When I made my first loaf of bread in middle school, it actually wasn’t a loaf — it more closely resembled the look and feel of a rock. Years went by before I ever thought about exploring bread baking again. I’d always known that making cakes and confections took a lot of precision, but in truth, after working my way through every class at The Culinary Institute of America, bread seemed to be the most scientific. 

Just water, yeast, salt, and flour can come together to make a loaf of bread, and you need even less ingredients if you make your own starter. With such a short ingredient list, it makes your method and technique make all the difference. And since  it’s so time-intensive, you really want to do everything you can to prevent disappointing results.  I can proudly say that I have been making my own crusty, fluffy loaves for years. These are the three tools I really couldn’t confidently explore my bread recipes without, and I believe they’re essential if you want to explore baking bread yourself. Best of all, these are low-stakes purchases at $25 and under.   

No-Fail Bread Tools Under $25

Escali Primo Digital Food Scale


Not every recipe is going to require precise temperatures or scoring (more on this below) but every good bread recipe will ask that you use a kitchen scale. Any little shift in ratio to each core ingredient will give you something different. So, following a recipe to the precise weight is key for getting the intended results. Most recipe developers will tailor the moisture and leavening content to the flour using percentages, and it’s imperative that you’re precise with your measurements because of that. This is my favorite kitchen scale to have because it measures what you need, including grams, ounces, and pounds. It’s accurate, it’s fairly priced, it has a clear display, and it’s not too big for storing. No more measuring cups or getting flour everywhere with this $25 scale.   

ThermoPro TP510 Waterproof Digital Candy Thermometer


Most of the recipes I tend to make require temperature gauging. Not only might you need to get your water to the right temperature prior to mixing recipes, but you also might need to check your bread dough. This often ensures that the rising and dough development process is on track, which will in turn make it easier for you to know whether or not you’re in a good place with the recipe. I love and own this ThermoPro option because it’s accurate, it’s easy to read, and it’s nice and long, which means I can easily probe into large containers for temperature testing the bread dough. It’s also lightweight, so I can just grab it and use it to check water or milk temperatures too. If you end up frying your dough (like for doughnuts) this’ll help you gauge your oil, as well as aid with other baking projects, too. 

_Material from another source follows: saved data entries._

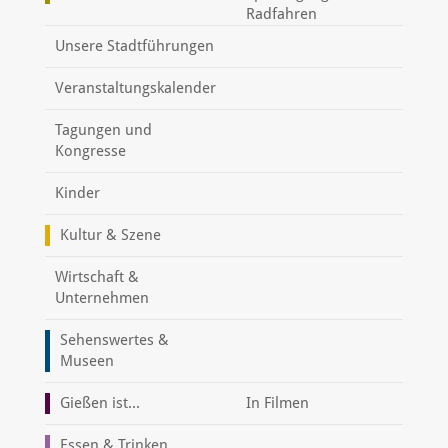
Radfahren
Unsere Stadtführungen
Veranstaltungskalender
Tagungen und
Kongresse
Kinder
Kultur & Szene
Wirtschaft &
Unternehmen
Sehenswertes &
Museen
Gießen ist...
In Filmen
Essen & Trinken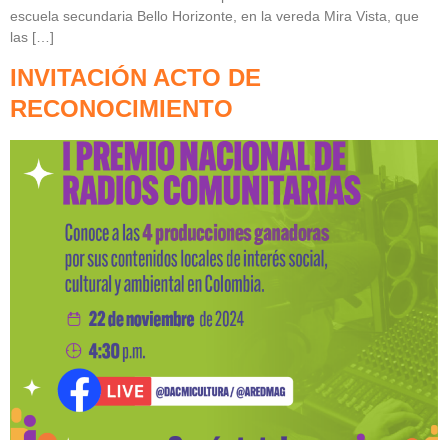
escuela secundaria Bello Horizonte, en la vereda Mira Vista, que
las […]
INVITACIÓN ACTO DE
RECONOCIMIENTO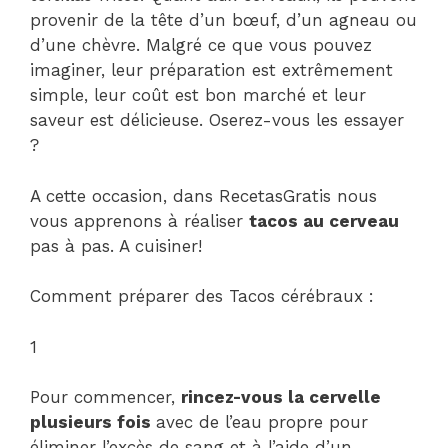
provenir de la tête d’un bœuf, d’un agneau ou
d’une chèvre. Malgré ce que vous pouvez
imaginer, leur préparation est extrêmement
simple, leur coût est bon marché et leur
saveur est délicieuse. Oserez-vous les essayer
?
A cette occasion, dans RecetasGratis nous
vous apprenons à réaliser
tacos au cerveau
pas à pas. A cuisiner!
Comment préparer des Tacos cérébraux :
1
Pour commencer,
rincez-vous la cervelle
plusieurs fois
avec de l’eau propre pour
éliminer l’excès de sang et à l’aide d’un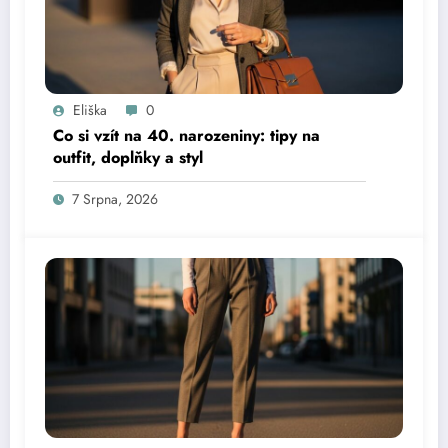
Eliška
0
Co si vzít na 40. narozeniny: tipy na
outfit, doplňky a styl
7 Srpna, 2026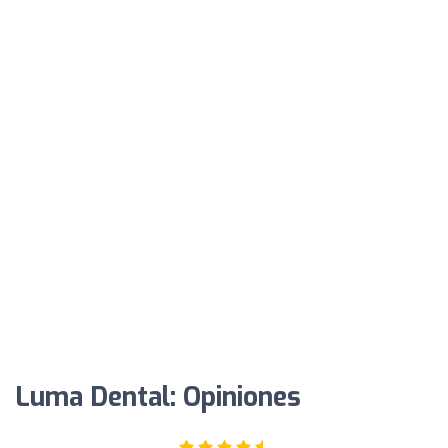
Luma Dental: Opiniones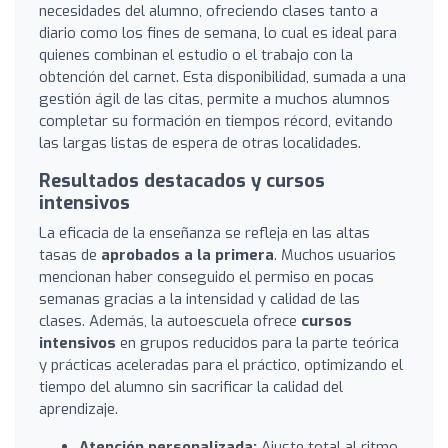
necesidades del alumno, ofreciendo clases tanto a
diario como los fines de semana, lo cual es ideal para
quienes combinan el estudio o el trabajo con la
obtención del carnet. Esta disponibilidad, sumada a una
gestión ágil de las citas, permite a muchos alumnos
completar su formación en tiempos récord, evitando
las largas listas de espera de otras localidades.
Resultados destacados y cursos
intensivos
La eficacia de la enseñanza se refleja en las altas
tasas de
aprobados a la primera
. Muchos usuarios
mencionan haber conseguido el permiso en pocas
semanas gracias a la intensidad y calidad de las
clases. Además, la autoescuela ofrece
cursos
intensivos
en grupos reducidos para la parte teórica
y prácticas aceleradas para el práctico, optimizando el
tiempo del alumno sin sacrificar la calidad del
aprendizaje.
Atención personalizada:
Ajuste total al ritmo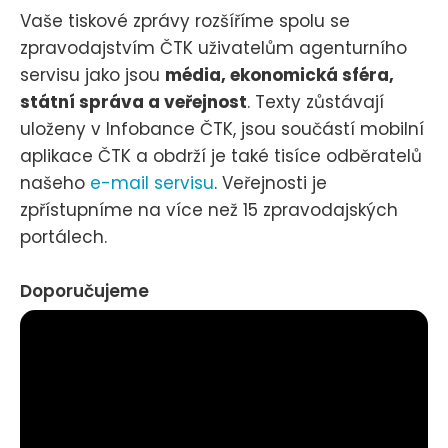
Vaše tiskové zprávy rozšíříme spolu se
zpravodajstvím ČTK uživatelům agenturního
servisu jako jsou
média, ekonomická sféra,
státní správa a veřejnost
. Texty zůstávají
uloženy v Infobance ČTK, jsou součástí mobilní
aplikace ČTK a obdrží je také tisíce odběratelů
našeho
e-mail servisu
. Veřejnosti je
zpřístupníme na více než 15 zpravodajských
portálech.
Doporučujeme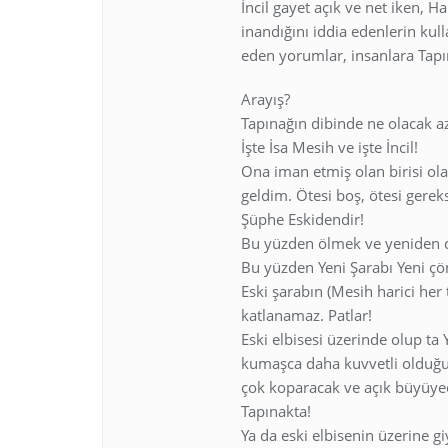
İncil gayet açık ve net iken, H
inandığını iddia edenlerin kul
eden yorumlar, insanlara Tapı
Arayış?
Tapınağın dibinde ne olacak a
İşte İsa Mesih ve işte İncil!
Ona iman etmiş olan birisi ol
geldim. Ötesi boş, ötesi gerek
Şüphe Eskidendir!
Bu yüzden ölmek ve yeniden d
Bu yüzden Yeni Şarabı Yeni ç
Eski şarabın (Mesih harici her 
katlanamaz. Patlar!
Eski elbisesi üzerinde olup t
kumaşca daha kuvvetli olduğu
çok koparacak ve açık büyüyece
Tapınakta!
Ya da eski elbisenin üzerine gi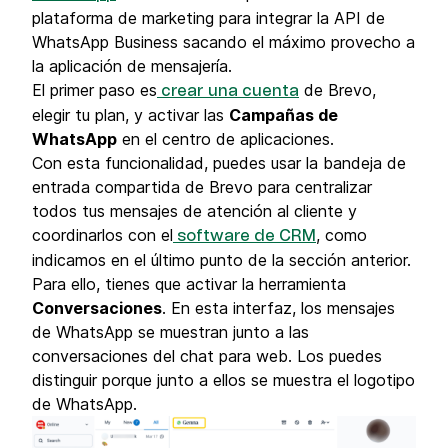
plataforma de marketing para integrar la API de
WhatsApp Business sacando el máximo provecho a
la aplicación de mensajería.
El primer paso es
de Brevo,
crear una cuenta
elegir tu plan, y activar las
Campañas de
WhatsApp
en el centro de aplicaciones.
Con esta funcionalidad, puedes usar la bandeja de
entrada compartida de Brevo para centralizar
todos tus mensajes de atención al cliente y
coordinarlos con el
, como
software de CRM
indicamos en el último punto de la sección anterior.
Para ello, tienes que activar la herramienta
Conversaciones
. En esta interfaz, los mensajes
de WhatsApp se muestran junto a las
conversaciones del chat para web. Los puedes
distinguir porque junto a ellos se muestra el logotipo
de WhatsApp.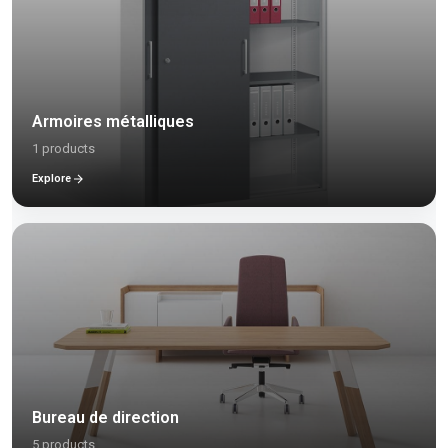
Armoires métalliques
1 products
Explore
Bureau de direction
5 products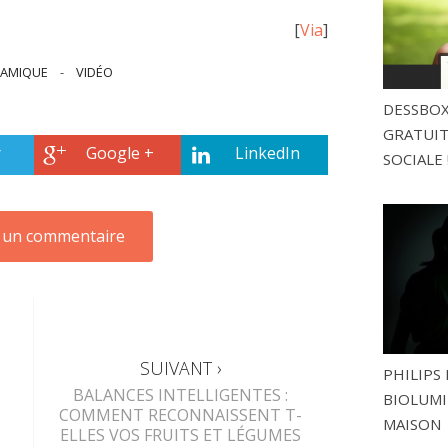
[
Via
]
AMIQUE
-
VIDÉO
DESSBOX
GRATUITE
r
Google +
LinkedIn
SOCIALE 
SUIVANT ›
PHILIPS 
BALANCES INTELLIGENTES :
BIOLUMI
COMMENT RECONNAISSENT T-
MAISON
ELLES VOS FRUITS ET LÉGUMES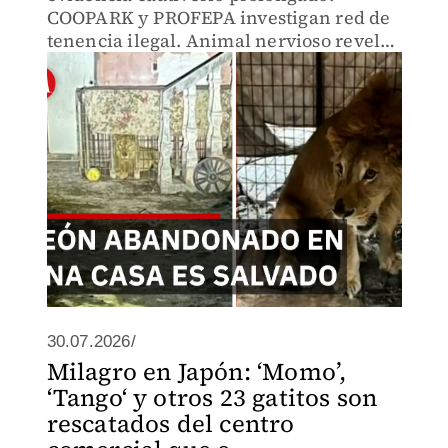
COOPARK y PROFEPA investigan red de
tenencia ilegal. Animal nervioso revela
cómo fauna silvestre es traficada en la
frontera.
30.07.2026/
Milagro en Japón: ‘Momo’,
‘Tango‘ y otros 23 gatitos son
rescatados del centro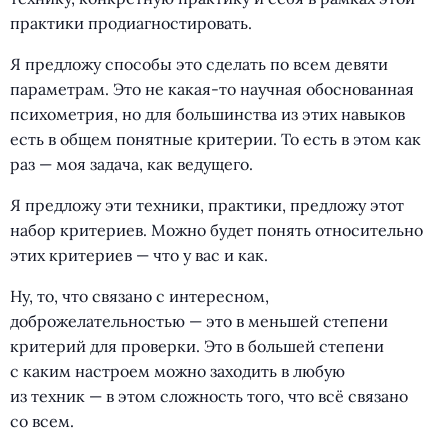
практики продиагностировать.
Я предложу способы это сделать по всем девяти
параметрам. Это не какая-то научная обоснованная
психометрия, но для большинства из этих навыков
есть в общем понятные критерии. То есть в этом как
раз — моя задача, как ведущего.
Я предложу эти техники, практики, предложу этот
набор критериев. Можно будет понять относительно
этих критериев — что у вас и как.
Ну, то, что связано с интересном,
доброжелательностью — это в меньшей степени
критерий для проверки. Это в большей степени
с каким настроем можно заходить в любую
из техник — в этом сложность того, что всё связано
со всем.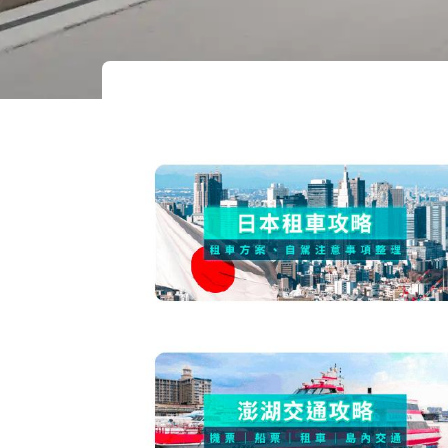
首頁
全球租車
首爾 租車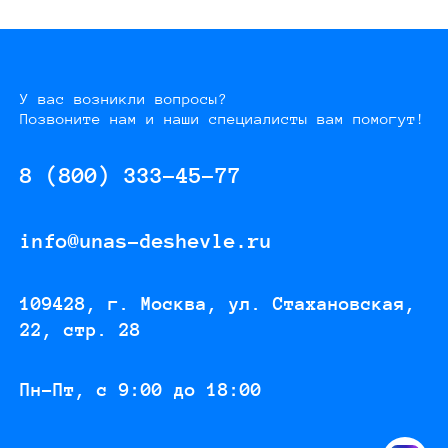
У вас возникли вопросы?
Позвоните нам и наши специалисты вам помогут!
8 (800) 333-45-77
info@unas-deshevle.ru
109428, г. Москва, ул. Стахановская,
22, стр. 28
Пн-Пт, с 9:00 до 18:00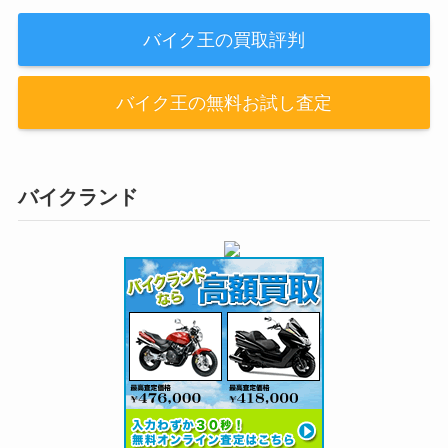
バイク王の買取評判
バイク王の無料お試し査定
バイクランド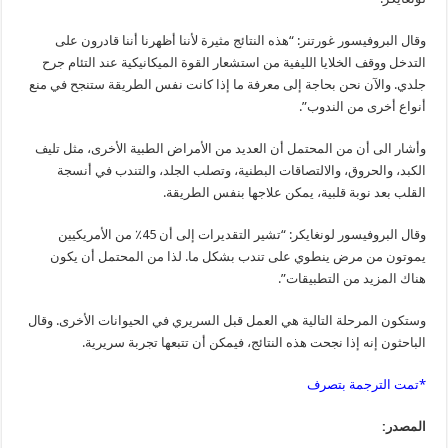
وقال البروفيسور غورتنر: “هذه النتائج مثيرة لأننا أظهرنا أننا قادرون على
التدخل ووقف الخلايا الليفية من استشعار القوة الميكانيكية عند التئام جرح
جلدي. والآن نحن بحاجة إلى معرفة ما إذا كانت نفس الطريقة ستنجح في منع
أنواع أخرى من الندوب”.
وأشار الى أن من المحتمل أن العديد من الأمراض الطبية الأخرى، مثل تليف
الكبد، والحروق، والالتصاقات البطنية، وتصلب الجلد، والتندب في أنسجة
القلب بعد نوبة قلبية، يمكن علاجها بنفس الطريقة.
وقال البروفيسور لونغايكر: “تشير التقديرات إلى أن 45٪ من الأمريكيين
يموتون من مرض ينطوي على تندب بشكل ما. لذا من المحتمل أن يكون
هناك المزيد من التطبيقات”.
وستكون المرحلة التالية هي العمل قبل السريري في الحيوانات الأخرى. وقال
الباحثون إنه إذا نجحت هذه النتائج، فيمكن أن تتبعها تجربة سريرية.
*تمت الترجمة بتصرف
المصدر: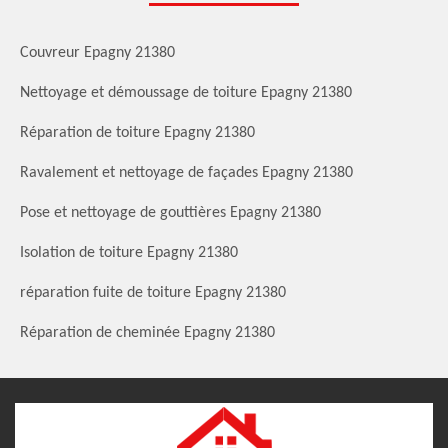
Couvreur Epagny 21380
Nettoyage et démoussage de toiture Epagny 21380
Réparation de toiture Epagny 21380
Ravalement et nettoyage de façades Epagny 21380
Pose et nettoyage de gouttières Epagny 21380
Isolation de toiture Epagny 21380
réparation fuite de toiture Epagny 21380
Réparation de cheminée Epagny 21380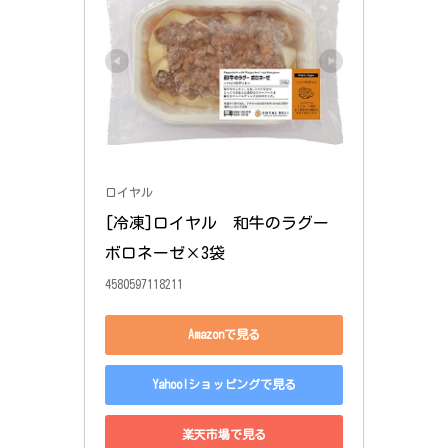
ロイヤル
[冷凍]ロイヤル　和牛のラグー 
ボロネーゼ×3袋
4580597118211
Amazonで見る
Yahoo!ショッピングで見る
楽天市場で見る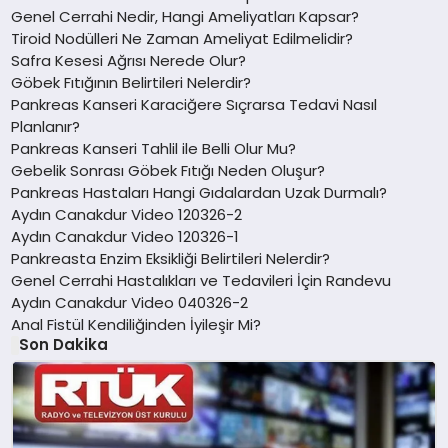
Genel Cerrahi Nedir, Hangi Ameliyatları Kapsar?
Tiroid Nodülleri Ne Zaman Ameliyat Edilmelidir?
Safra Kesesi Ağrısı Nerede Olur?
Göbek Fıtığının Belirtileri Nelerdir?
Pankreas Kanseri Karaciğere Sıçrarsa Tedavi Nasıl
Planlanır?
Pankreas Kanseri Tahlil ile Belli Olur Mu?
Gebelik Sonrası Göbek Fıtığı Neden Oluşur?
Pankreas Hastaları Hangi Gıdalardan Uzak Durmalı?
Aydın Canakdur Video 120326-2
Aydın Canakdur Video 120326-1
Pankreasta Enzim Eksikliği Belirtileri Nelerdir?
Genel Cerrahi Hastalıkları ve Tedavileri İçin Randevu
Aydın Canakdur Video 040326-2
Anal Fistül Kendiliğinden İyileşir Mi?
Son Dakika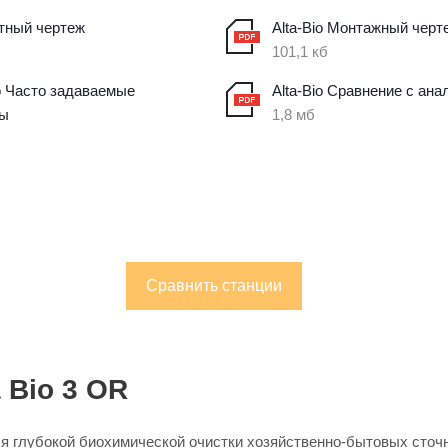
тный чертеж
Alta-Bio Монтажный черт
101,1 кб
io Часто задаваемые
Alta-Bio Сравнение с ана
сы
1,8 мб
Сравнить станции
 Bio 3 OR
для глубокой биохимической очистки хозяйственно-бытовых сто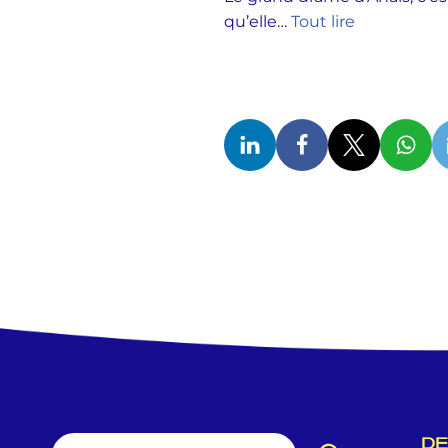
qu’elle…
Tout lire
DE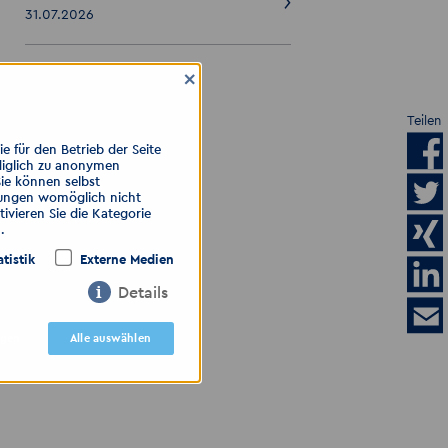
31.07.2026
×
ALLE ANZEIGEN
Teilen
 für den Betrieb der Seite
diglich zu anonymen
Sie können selbst
llungen womöglich nicht
ivieren Sie die Kategorie
.
atistik
Externe Medien
Details
igen
Alle auswählen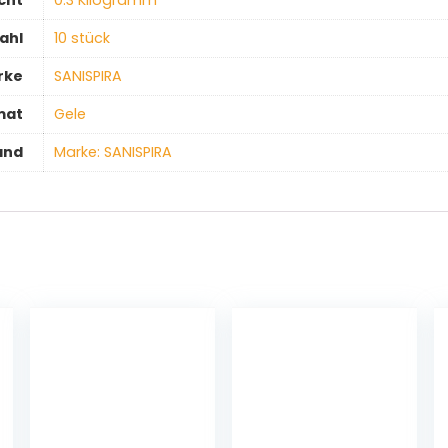
cht
‎0.3 Kilogramm
ahl
‎10 stück
rke
‎SANISPIRA
mat
‎Gele
and
Marke: SANISPIRA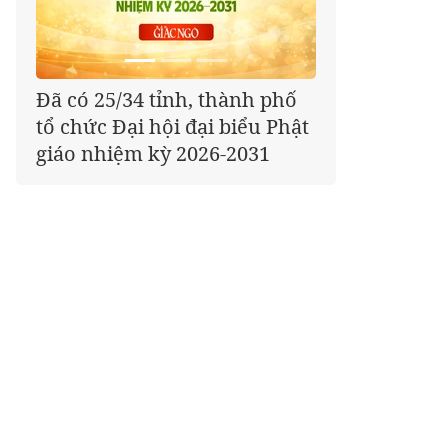
Ban Nội dung Đại hội X
GHPGVN thông báo viết
tham luận xây dựng Giáo hội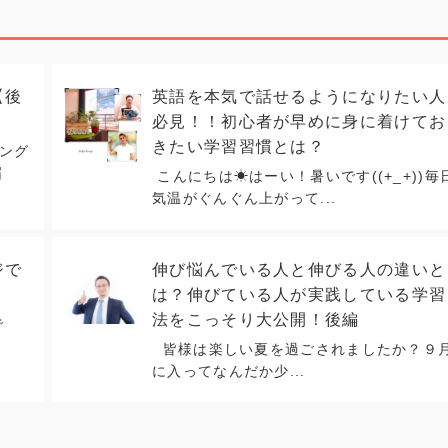
【後
英語を本気で話せるようになりたい人
必見！！初心者が早めに身に着けてお
きたい学習習慣とは？
ング
届
こんにちは☀はーい！暑いです((+_+))毎
気温がぐんぐん上がって...
ジで
伸び悩んでいる人と伸びる人の違いと
は？伸びている人が実践している学習
法をこっそり大公開！後編
で
皆様は楽しい夏を過ごされましたか？９
に入ってなんだか少...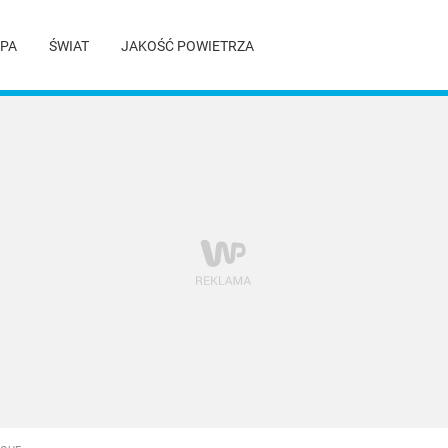
PA
ŚWIAT
JAKOŚĆ POWIETRZA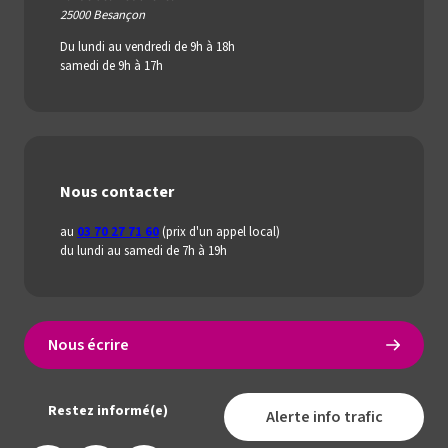
25000 Besançon
Du lundi au vendredi de 9h à 18h
samedi de 9h à 17h
Nous contacter
au
03 70 27 71 60
(prix d'un appel local)
du lundi au samedi de 7h à 19h
Nous écrire
Restez informé(e)
Alerte info trafic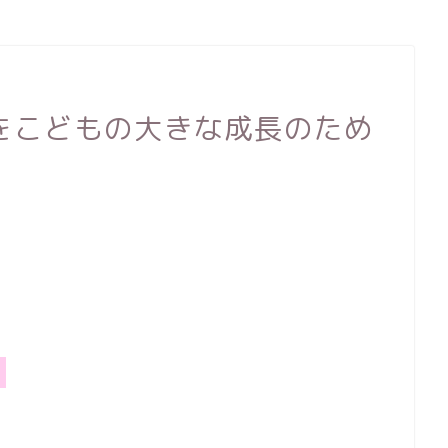
をこどもの大きな成長のため
？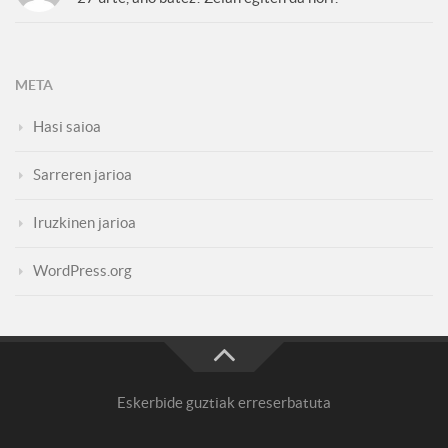
META
Hasi saioa
Sarreren jarioa
Iruzkinen jarioa
WordPress.org
Eskerbide guztiak erreserbatuta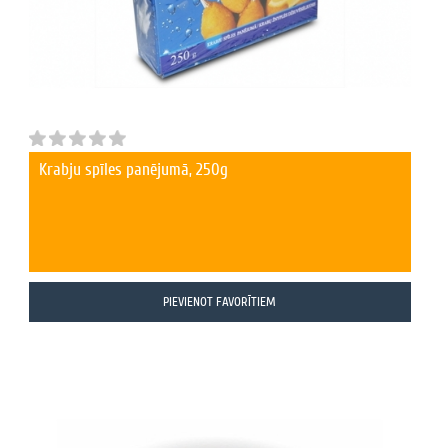
Krabju spīles panējumā, 250g
PIEVIENOT FAVORĪTIEM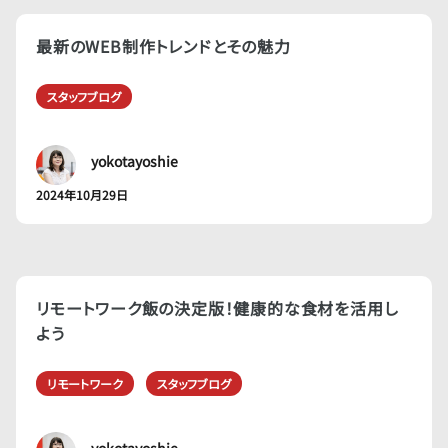
最新のWEB制作トレンドとその魅力
スタッフブログ
yokotayoshie
2024年10月29日
リモートワーク飯の決定版！健康的な食材を活用し
よう
リモートワーク
スタッフブログ
yokotayoshie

Saint Germain Premium Hand Crafted Bread Lame


Many bread recipes, especially if you’re experimenting with different types, will call for scoring. While a bread bakes, it will open up on its own to help it rise and release moisture. It can crack anywhere, including the side, or even burst. Cutting into the bread yourself lets you control where it cracks, giving you the best rise and the best visual appearance. You want to score it deep enough and at the right angle for the bread to spread and create an ear, which is a ridge that appears on the edge of your cuts that can get extra crusty and delicious. With all of that in mind, a bread lame has been my preferred way to score bread. It’s essentially a razor blade attached to a handle. You can use a knife, but I have found that it’s not always effective because of its size and thickness. This specific lame is amazing for me because it’s body is lightweight, so I have maximum control, making it easy to angle the razor for the cut I’m looking for. Because the blade is so thin and sharp, it cuts into the dough seamlessly. I also appreciate that it comes with a protective leather cover (some don’t come with anything), and a few backup razors to swap when I’m ready.